Solar Orbiter ha catturato una gigantesca eruzione solare il 15 febbraio 2022

MeteoWeb

Solar Orbiter ha effettuato un’osservazione fondamentale nello Spazio catturando un’enorme protuberanza solare, o eruzione.
È il più grande evento di questo tipo mai osservato in una singola immagine insieme all’intero disco solare e aiuterà a comprendere meglio l’attività solare, ha affermato il team della missione.
Le protuberanze solari sono grandi strutture composte da linee di campo magnetico aggrovigliate che mantengono dense concentrazioni di plasma solare sospese sopra la superficie del Sole, a volte assumendo la forma di anelli ad arco,” ha spiegato l’Agenzia Spaziale Europea descrivendo l’immagine, che è stata catturata il 15 febbraio.

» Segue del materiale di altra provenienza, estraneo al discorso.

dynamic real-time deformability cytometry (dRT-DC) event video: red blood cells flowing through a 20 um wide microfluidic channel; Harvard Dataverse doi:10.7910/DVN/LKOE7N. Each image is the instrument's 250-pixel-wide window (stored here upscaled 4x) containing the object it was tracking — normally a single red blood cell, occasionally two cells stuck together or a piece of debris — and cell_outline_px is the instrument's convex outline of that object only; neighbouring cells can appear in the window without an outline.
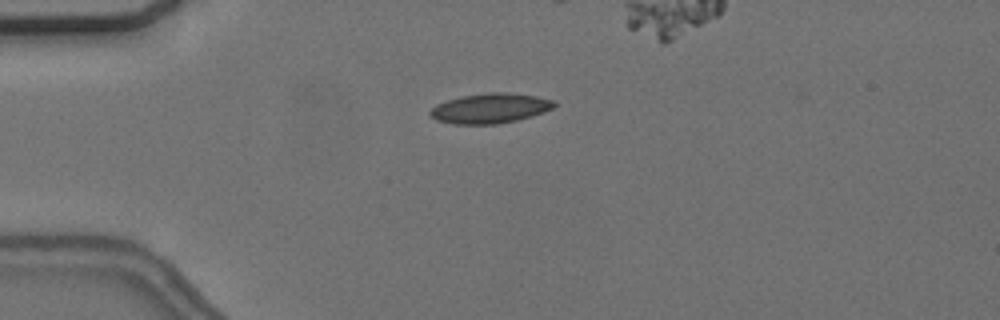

Le protuberanze solarisono spesso associate alle espulsioni di massa coronale,” ha ricordato l’ESA, riferendosi alle eruzioni di particelle cariche che il Sole emette di tanto in tanto. Se queste eruzioni sono dirette verso la Terra, a volte interferiscono con satelliti, linee elettriche e altre infrastrutture cruciali.

Martedì una prominenza si è proiettata nello Spazio per milioni di km, generando un’espulsione di massa coronale non diretta verso il nostro pianeta, ha osservato l’ESA. L’evento è stato catturato dall’Extreme Ultraviolet Imager su Solar Orbiter.

Altri telescopi spaziali come il satellite ESA/NASA SOHO (Solar and Heliospheric Observatory) osservano spesso attività solare in questo modo, ma ciò avviene più vicino al Sole, o più lontano per mezzo di un occultatore, che blocca il bagliore del disco solare per consentire immagini dettagliate della corona stessa,” ha affermato l’ESA. “Quindi, quanto osservato da Solar Orbiter è il più grande evento di questo genere mai catturato in un unico campo visivo insieme al disco solare, ed apre nuove possibilità per osservare come eventi come questi si collegano al disco per la prima volta. Allo stesso tempo, SOHO può fornire immagini complementari a distanze ancora maggiori,” ha aggiunto l’ESA.

Il prossimo avvicinamento di Solar Orbiter alla nostra stella avverrà il 26 marzo, quando passerà entro 0,3 volte la distanza Sole-Terra (circa 150 milioni di km). Il Sole apparirà quindi molto più grande nelle immagini scattate tra poche settimane, ha affermato l’ESA.